6. Hysterie: Das Mädchen, das nie vergewaltigt wurde
Anfang 2016 berichtete das russische Staatsfernsehen von einer 13-Jährigen, die angeblich in Berlin von Migranten vergewaltigt worden sei. Die Geschichte wurde in den sozialen Netzwerken verbreitet und ausgeschmückt – und bot Anlass für Hass und Beleidigungen gegen Ausländern. Tage später stellte sich heraus, dass die beschriebene Tat niemals passiert war.

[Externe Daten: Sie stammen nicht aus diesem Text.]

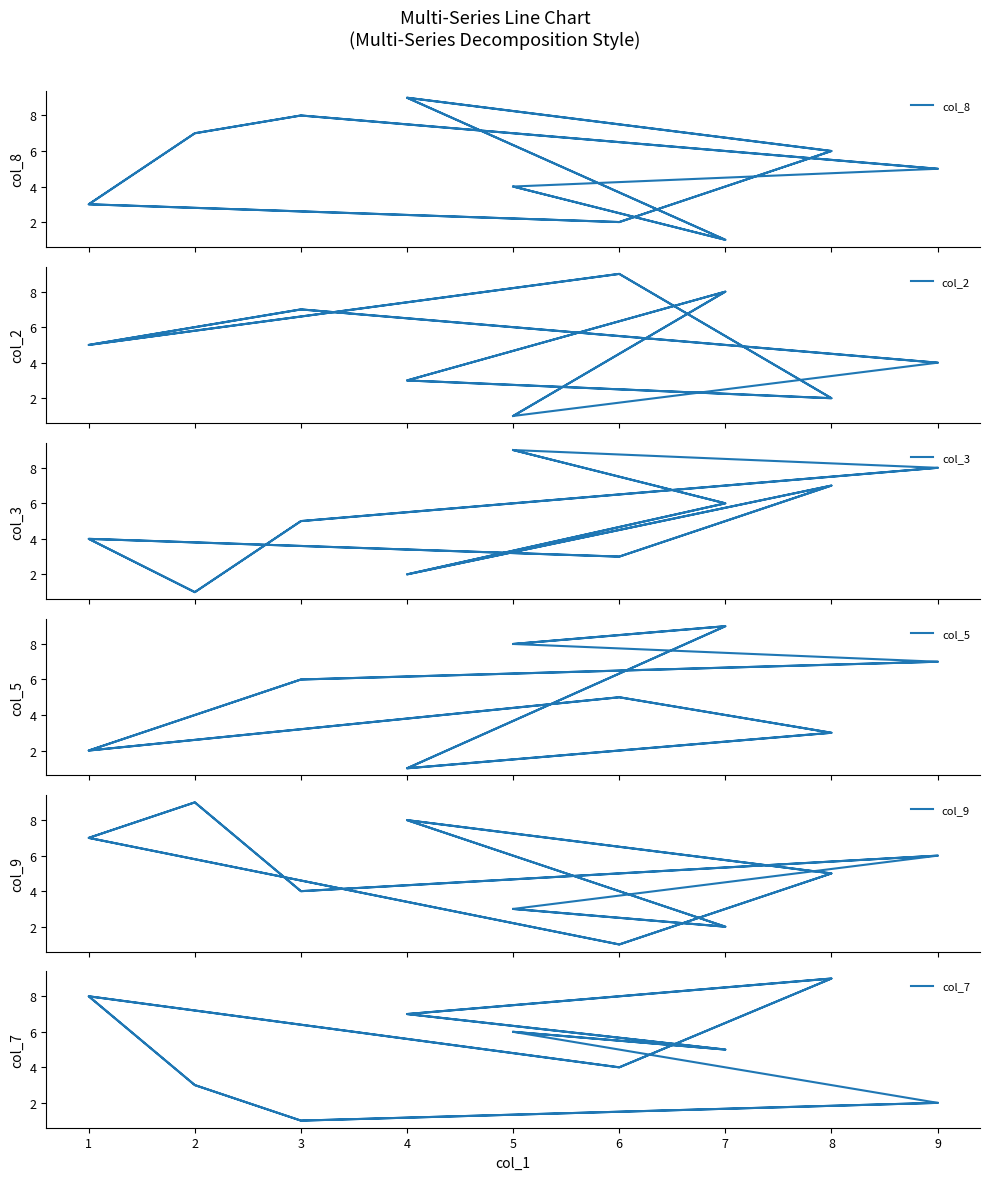

Rank the series by their maximum value, from lowest to highest.

col_8, col_2, col_3, col_5, col_9, col_7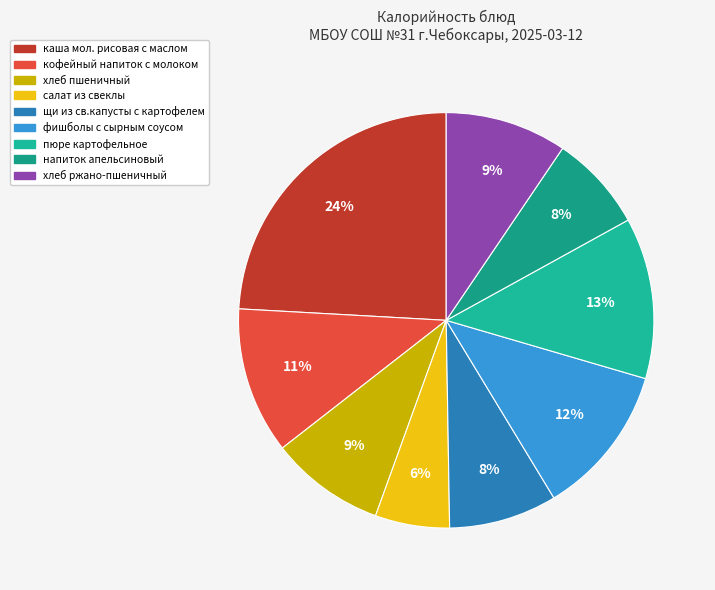

Count the number of slices in the pie.

9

"Storytelling im Netz hat das Problem der Hysterisierung", erklärt Bernhard Pörksen. Im digitalen Zeitalter würden Nutzer die Geschichten blitzschnell in ihren Milieus und Bubbles teilen – und für ihre eigenen Zwecke umdeuten. Trotz Hysterie und Kommerzialisierung, als Pessimist möchte sich Pörksen nicht bezeichnen. "Es gibt auch viele wunderbare Geschichten im Netz", betont der Professor. Und ruft jeden Einzelnen dazu auf, Geschichten im Netz mit mehr Sorgfalt zu schreiben, zu teilen und zu kommentieren.